Lacks S A, Lopez P, Greenberg B, Espinosa M
J Mol Biol. 1986 Dec 20;192(4):753-65. doi: 10.1016/0022-2836(86)90026-4.
The streptococcal plasmid pMV158 and its derivative pLS1 are able to replicate and confer tetracycline resistance in both Gram-positive and Gram-negative bacteria. Copy numbers of pLS1 were 24, 4 and 4 molecules per genome in Streptococcus pneumoniae, Bacillus subtilis and Escherichia coli, respectively. Replication of the streptococcal plasmids in E. coli required functional polA and recA genes. A copy-number mutation corresponding to a 332 base-pair deletion of pLS1 doubled the plasmid copy number in all three species. Determination of the complete DNA sequence of pLS1 revealed transcriptional and translational signals and four open reading frames. A putative inhibitory RNA was encoded in the region deleted by the copy-control mutation. Two putative mRNA transcripts encoded proteins for replication functions and tetracycline resistance, respectively. The repB gene encoded a trans-acting, 23,000 Mr protein necessary for replication, and the tet gene encoded a very hydrophobic, 50,000 Mr protein required for tetracycline resistance. The polypeptides corresponding to these proteins were identified by specific labeling of plasmid-encoded products. The tet gene of pLS1 was highly homologous to tet genes in two other plasmids of Gram-positive origin but different in both sequence and mode of regulation from tet genes of Gram-negative origin.
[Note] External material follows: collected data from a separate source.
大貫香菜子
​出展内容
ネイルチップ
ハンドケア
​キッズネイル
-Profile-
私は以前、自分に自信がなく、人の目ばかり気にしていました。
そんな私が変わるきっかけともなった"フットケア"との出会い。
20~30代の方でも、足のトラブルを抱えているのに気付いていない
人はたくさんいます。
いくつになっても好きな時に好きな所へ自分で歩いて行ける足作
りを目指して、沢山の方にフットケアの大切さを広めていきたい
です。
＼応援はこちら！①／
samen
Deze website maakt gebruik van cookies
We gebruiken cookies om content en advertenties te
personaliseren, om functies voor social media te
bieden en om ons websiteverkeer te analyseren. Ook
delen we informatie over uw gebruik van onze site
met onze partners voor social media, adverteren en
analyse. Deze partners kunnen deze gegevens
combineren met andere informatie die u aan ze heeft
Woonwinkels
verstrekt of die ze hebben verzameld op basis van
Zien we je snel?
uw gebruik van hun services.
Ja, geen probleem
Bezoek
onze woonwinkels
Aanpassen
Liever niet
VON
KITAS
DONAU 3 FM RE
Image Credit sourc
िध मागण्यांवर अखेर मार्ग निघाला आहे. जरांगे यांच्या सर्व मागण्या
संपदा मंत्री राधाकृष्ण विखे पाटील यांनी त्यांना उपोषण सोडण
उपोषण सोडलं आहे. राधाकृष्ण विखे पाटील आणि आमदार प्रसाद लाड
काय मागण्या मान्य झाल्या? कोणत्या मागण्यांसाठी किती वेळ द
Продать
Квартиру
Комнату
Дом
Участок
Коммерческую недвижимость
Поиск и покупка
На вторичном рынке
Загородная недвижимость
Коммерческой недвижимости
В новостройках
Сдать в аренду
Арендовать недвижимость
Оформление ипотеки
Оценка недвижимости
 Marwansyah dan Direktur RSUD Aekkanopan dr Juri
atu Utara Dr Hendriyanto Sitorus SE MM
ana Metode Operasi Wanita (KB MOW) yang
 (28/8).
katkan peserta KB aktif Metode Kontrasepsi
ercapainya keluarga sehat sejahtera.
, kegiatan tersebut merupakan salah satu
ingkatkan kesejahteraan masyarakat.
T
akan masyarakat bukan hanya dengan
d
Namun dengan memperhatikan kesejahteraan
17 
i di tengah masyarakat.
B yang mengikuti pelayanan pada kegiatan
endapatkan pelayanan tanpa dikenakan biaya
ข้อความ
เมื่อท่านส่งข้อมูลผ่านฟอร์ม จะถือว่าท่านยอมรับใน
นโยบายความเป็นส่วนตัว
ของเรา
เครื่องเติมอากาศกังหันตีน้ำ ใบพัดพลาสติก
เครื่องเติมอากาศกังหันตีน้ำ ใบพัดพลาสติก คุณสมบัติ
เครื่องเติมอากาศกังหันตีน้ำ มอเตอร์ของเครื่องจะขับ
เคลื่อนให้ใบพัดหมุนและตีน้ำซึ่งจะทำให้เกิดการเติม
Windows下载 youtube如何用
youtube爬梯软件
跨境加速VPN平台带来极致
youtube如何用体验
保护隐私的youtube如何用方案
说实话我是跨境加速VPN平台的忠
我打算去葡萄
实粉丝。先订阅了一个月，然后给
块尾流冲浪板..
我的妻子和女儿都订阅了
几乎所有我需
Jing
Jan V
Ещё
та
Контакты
链球菌质粒pMV158及其衍生物pLS1能够在革兰氏阳性菌和革兰氏阴性菌中复制并赋予四环素抗性。在肺炎链球菌、枯草芽孢杆菌和大肠杆菌中,pLS1的拷贝数分别为每个基因组24、4和4个分子。链球菌质粒在大肠杆菌中的复制需要功能性的polA和recA基因。对应于pLS1 332个碱基对缺失的拷贝数突变使该质粒在所有这三个物种中的拷贝数增加了一倍。pLS1完整DNA序列的测定揭示了转录和翻译信号以及四个开放阅读框。在拷贝控制突变所缺失的区域编码了一种假定的抑制性RNA。两个假定的mRNA转录本分别编码复制功能蛋白和四环素抗性蛋白。repB基因编码一种复制所必需的反式作用23000道尔顿蛋白,tet基因编码一种四环素抗性所必需的高度疏水的50000道尔顿蛋白。通过对质粒编码产物的特异性标记鉴定了与这些蛋白相对应的多肽。pLS1的tet基因与另外两个革兰氏阳性来源质粒中的tet基因高度同源,但在序列和调控方式上与革兰氏阴性来源的tet基因均不同。